A aprovação da Lei de Cotas se deu há uma década e foi criada numa época em que as IFES já tinham ações neste sentido desde 2003. Essa legislação se inspira nas ações afirmativas. Sua aprovação em 2012 vem na sequência da decisão do Supremo Tribunal Federal no julgamento da ADPF 186, que declarou por unanimidade a constitucionalidade da Lei de Cotas. Essa decisão animou e incentivou o Congresso para a aprovação da Lei de Cotas. Passados 10 anos é o momento de realizar a revisão da Lei de Cotas pelo legislador.
Ao longo desses 10 anos, o que observamos é um alcance parcial desses objetivos apresentados por esta lei. Temos a realização de uma parcialidade daquela inclusão. A reserva de vagas da Lei de Cotas que precisa ser conciliada com outras propostas de políticas públicas que efetivem de maneira ampliada a inclusão, no que compreende o ingresso e a permanência dos cotistas nas universidades. É fundamental que sejam combinadas a essa política pública específica, que é a Lei de Cotas, outras ações e políticas para efetivação da inclusão de fato desses estudantes pertencentes a segmentos historicamente discriminados na sociedade brasileira nos espaços universitários.
A Lei de Cotas prevê a revisão automática em 10 anos. A análise que aponta a inclusão pode distorcer a realidade de permanência e conclusão do curso?
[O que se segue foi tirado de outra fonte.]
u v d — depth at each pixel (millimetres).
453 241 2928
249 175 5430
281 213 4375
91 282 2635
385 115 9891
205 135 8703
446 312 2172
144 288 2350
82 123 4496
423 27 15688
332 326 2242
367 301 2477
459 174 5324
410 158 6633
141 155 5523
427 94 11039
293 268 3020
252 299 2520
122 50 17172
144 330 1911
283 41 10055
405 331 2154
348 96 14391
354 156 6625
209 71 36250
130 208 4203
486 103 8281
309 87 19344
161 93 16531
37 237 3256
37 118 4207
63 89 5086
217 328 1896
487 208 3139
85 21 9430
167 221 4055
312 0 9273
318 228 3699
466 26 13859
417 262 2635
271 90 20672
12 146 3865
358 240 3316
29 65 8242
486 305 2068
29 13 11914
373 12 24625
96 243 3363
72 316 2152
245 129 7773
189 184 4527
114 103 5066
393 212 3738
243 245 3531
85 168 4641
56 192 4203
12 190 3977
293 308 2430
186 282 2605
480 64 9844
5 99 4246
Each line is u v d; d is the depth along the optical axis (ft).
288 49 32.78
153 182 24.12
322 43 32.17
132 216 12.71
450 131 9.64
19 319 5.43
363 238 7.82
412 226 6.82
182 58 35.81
A própria concepção de inclusão precisa ser repensada, inclusive por intelectuais e toda a comunidade acadêmica que compõem as universidades. A inclusão não se efetiva se estiver restrita ao momento do ingresso. Sem a geração de condições para a permanência e para finalização do curso de graduação desta estudante que entra utilizando o sistema de cotas, a inclusão não se realiza, porque a própria sociedade brasileira é de base discriminatória. O que sustenta as relações e interações sociais na sociedade brasileira é uma perspectiva discriminatória e racista.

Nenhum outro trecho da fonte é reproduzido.